## Records for processing
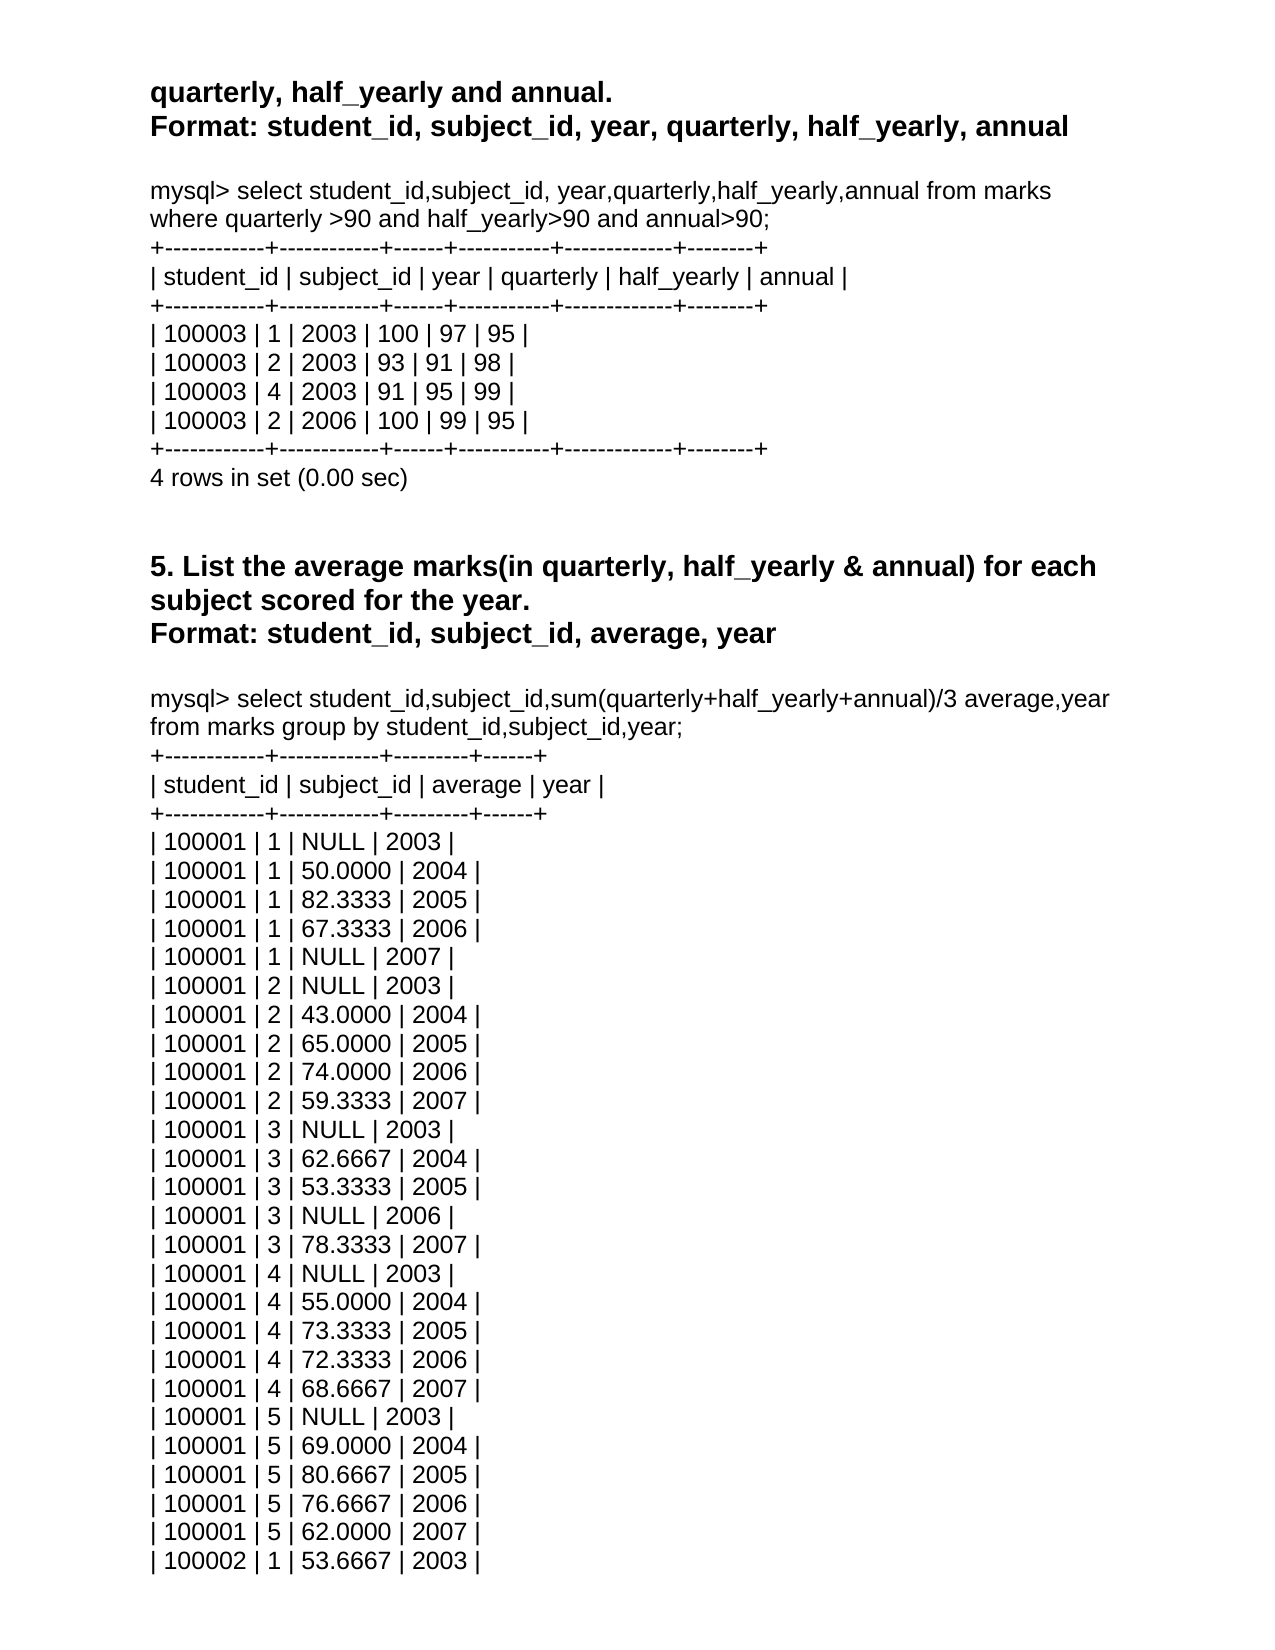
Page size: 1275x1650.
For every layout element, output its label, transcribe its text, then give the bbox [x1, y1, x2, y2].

text mysql> select student_id,subject_id, year,quarterly,half_yearly,annual from marks where quarterly >90 and half_yearly>90 and annual>90; [150, 176, 1125, 233]
text 4 rows in set (0.00 sec) [150, 463, 1125, 492]
text Format: student_id, subject_id, year, quarterly, half_yearly, annual [150, 108, 1125, 142]
text | 100001 | 4 | NULL | 2003 | [150, 1258, 1125, 1287]
text | 100001 | 1 | NULL | 2003 | [150, 827, 1125, 856]
text | 100001 | 1 | NULL | 2007 | [150, 942, 1125, 971]
text Format: student_id, subject_id, average, year [150, 616, 1125, 650]
text | 100001 | 1 | 67.3333 | 2006 | [150, 913, 1125, 942]
text | 100001 | 1 | 50.0000 | 2004 | [150, 856, 1125, 885]
text +------------+------------+------+-----------+-------------+--------+ [150, 291, 1125, 319]
text +------------+------------+------+-----------+-------------+--------+ [150, 434, 1125, 463]
text | 100003 | 2 | 2006 | 100 | 99 | 95 | [150, 406, 1125, 434]
text | 100001 | 5 | NULL | 2003 | [150, 1402, 1125, 1431]
text | 100001 | 5 | 80.6667 | 2005 | [150, 1460, 1125, 1488]
text - quarterly, half_yearly and annual. [150, 75, 1125, 108]
text 5. List the average marks(in quarterly, half_yearly & annual) for each subject scored for the year. [150, 549, 1125, 616]
text | 100001 | 4 | 73.3333 | 2005 | [150, 1316, 1125, 1345]
text | 100001 | 2 | 65.0000 | 2005 | [150, 1028, 1125, 1057]
text | 100003 | 4 | 2003 | 91 | 95 | 99 | [150, 377, 1125, 406]
text | 100001 | 2 | 74.0000 | 2006 | [150, 1057, 1125, 1086]
text +------------+------------+---------+------+ [150, 741, 1125, 770]
text | 100001 | 3 | NULL | 2003 | [150, 1115, 1125, 1143]
text | 100001 | 5 | 76.6667 | 2006 | [150, 1488, 1125, 1517]
text | 100001 | 1 | 82.3333 | 2005 | [150, 885, 1125, 913]
text +------------+------------+---------+------+ [150, 798, 1125, 827]
text | 100001 | 3 | 78.3333 | 2007 | [150, 1230, 1125, 1258]
text | 100001 | 4 | 68.6667 | 2007 | [150, 1373, 1125, 1402]
text | 100003 | 1 | 2003 | 100 | 97 | 95 | [150, 319, 1125, 348]
text | 100001 | 2 | NULL | 2003 | [150, 971, 1125, 1000]
text | 100001 | 2 | 59.3333 | 2007 | [150, 1086, 1125, 1115]
text | 100003 | 2 | 2003 | 93 | 91 | 98 | [150, 348, 1125, 377]
text | 100001 | 4 | 72.3333 | 2006 | [150, 1345, 1125, 1373]
text | student_id | subject_id | average | year | [150, 770, 1125, 798]
text | 100001 | 2 | 43.0000 | 2004 | [150, 1000, 1125, 1028]
text | 100001 | 3 | NULL | 2006 | [150, 1201, 1125, 1230]
text | student_id | subject_id | year | quarterly | half_yearly | annual | [150, 262, 1125, 291]
text | 100001 | 3 | 62.6667 | 2004 | [150, 1143, 1125, 1172]
text | 100001 | 5 | 69.0000 | 2004 | [150, 1431, 1125, 1460]
text | 100001 | 3 | 53.3333 | 2005 | [150, 1172, 1125, 1201]
text +------------+------------+------+-----------+-------------+--------+ [150, 233, 1125, 262]
text | 100001 | 5 | 62.0000 | 2007 | [150, 1517, 1125, 1546]
text | 100002 | 1 | 53.6667 | 2003 | [150, 1546, 1125, 1575]
text | 100001 | 4 | 55.0000 | 2004 | [150, 1287, 1125, 1316]
text mysql> select student_id,subject_id,sum(quarterly+half_yearly+annual)/3 average,year from marks group by student_id,subject_id,year; [150, 683, 1125, 741]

## Aim of the task
Turn every line of the rows above into a JSON list of strings, one string per line, leaving out blank lines and the pictures.

## Answer to this task
[
  "Page size: 1275x1650.",
  "For every layout element, output its label, transcribe its text, then give the bbox [x1, y1, x2, y2].",
  "text mysql> select student_id,subject_id, year,quarterly,half_yearly,annual from marks where quarterly >90 and half_yearly>90 and annual>90; [150, 176, 1125, 233]",
  "text 4 rows in set (0.00 sec) [150, 463, 1125, 492]",
  "text Format: student_id, subject_id, year, quarterly, half_yearly, annual [150, 108, 1125, 142]",
  "text | 100001 | 4 | NULL | 2003 | [150, 1258, 1125, 1287]",
  "text | 100001 | 1 | NULL | 2003 | [150, 827, 1125, 856]",
  "text | 100001 | 1 | NULL | 2007 | [150, 942, 1125, 971]",
  "text Format: student_id, subject_id, average, year [150, 616, 1125, 650]",
  "text | 100001 | 1 | 67.3333 | 2006 | [150, 913, 1125, 942]",
  "text | 100001 | 1 | 50.0000 | 2004 | [150, 856, 1125, 885]",
  "text +------------+------------+------+-----------+-------------+--------+ [150, 291, 1125, 319]",
  "text +------------+------------+------+-----------+-------------+--------+ [150, 434, 1125, 463]",
  "text | 100003 | 2 | 2006 | 100 | 99 | 95 | [150, 406, 1125, 434]",
  "text | 100001 | 5 | NULL | 2003 | [150, 1402, 1125, 1431]",
  "text | 100001 | 5 | 80.6667 | 2005 | [150, 1460, 1125, 1488]",
  "text - quarterly, half_yearly and annual. [150, 75, 1125, 108]",
  "text 5. List the average marks(in quarterly, half_yearly & annual) for each subject scored for the year. [150, 549, 1125, 616]",
  "text | 100001 | 4 | 73.3333 | 2005 | [150, 1316, 1125, 1345]",
  "text | 100001 | 2 | 65.0000 | 2005 | [150, 1028, 1125, 1057]",
  "text | 100003 | 4 | 2003 | 91 | 95 | 99 | [150, 377, 1125, 406]",
  "text | 100001 | 2 | 74.0000 | 2006 | [150, 1057, 1125, 1086]",
  "text +------------+------------+---------+------+ [150, 741, 1125, 770]",
  "text | 100001 | 3 | NULL | 2003 | [150, 1115, 1125, 1143]",
  "text | 100001 | 5 | 76.6667 | 2006 | [150, 1488, 1125, 1517]",
  "text | 100001 | 1 | 82.3333 | 2005 | [150, 885, 1125, 913]",
  "text +------------+------------+---------+------+ [150, 798, 1125, 827]",
  "text | 100001 | 3 | 78.3333 | 2007 | [150, 1230, 1125, 1258]",
  "text | 100001 | 4 | 68.6667 | 2007 | [150, 1373, 1125, 1402]",
  "text | 100003 | 1 | 2003 | 100 | 97 | 95 | [150, 319, 1125, 348]",
  "text | 100001 | 2 | NULL | 2003 | [150, 971, 1125, 1000]",
  "text | 100001 | 2 | 59.3333 | 2007 | [150, 1086, 1125, 1115]",
  "text | 100003 | 2 | 2003 | 93 | 91 | 98 | [150, 348, 1125, 377]",
  "text | 100001 | 4 | 72.3333 | 2006 | [150, 1345, 1125, 1373]",
  "text | student_id | subject_id | average | year | [150, 770, 1125, 798]",
  "text | 100001 | 2 | 43.0000 | 2004 | [150, 1000, 1125, 1028]",
  "text | 100001 | 3 | NULL | 2006 | [150, 1201, 1125, 1230]",
  "text | student_id | subject_id | year | quarterly | half_yearly | annual | [150, 262, 1125, 291]",
  "text | 100001 | 3 | 62.6667 | 2004 | [150, 1143, 1125, 1172]",
  "text | 100001 | 5 | 69.0000 | 2004 | [150, 1431, 1125, 1460]",
  "text | 100001 | 3 | 53.3333 | 2005 | [150, 1172, 1125, 1201]",
  "text +------------+------------+------+-----------+-------------+--------+ [150, 233, 1125, 262]",
  "text | 100001 | 5 | 62.0000 | 2007 | [150, 1517, 1125, 1546]",
  "text | 100002 | 1 | 53.6667 | 2003 | [150, 1546, 1125, 1575]",
  "text | 100001 | 4 | 55.0000 | 2004 | [150, 1287, 1125, 1316]",
  "text mysql> select student_id,subject_id,sum(quarterly+half_yearly+annual)/3 average,year from marks group by student_id,subject_id,year; [150, 683, 1125, 741]"
]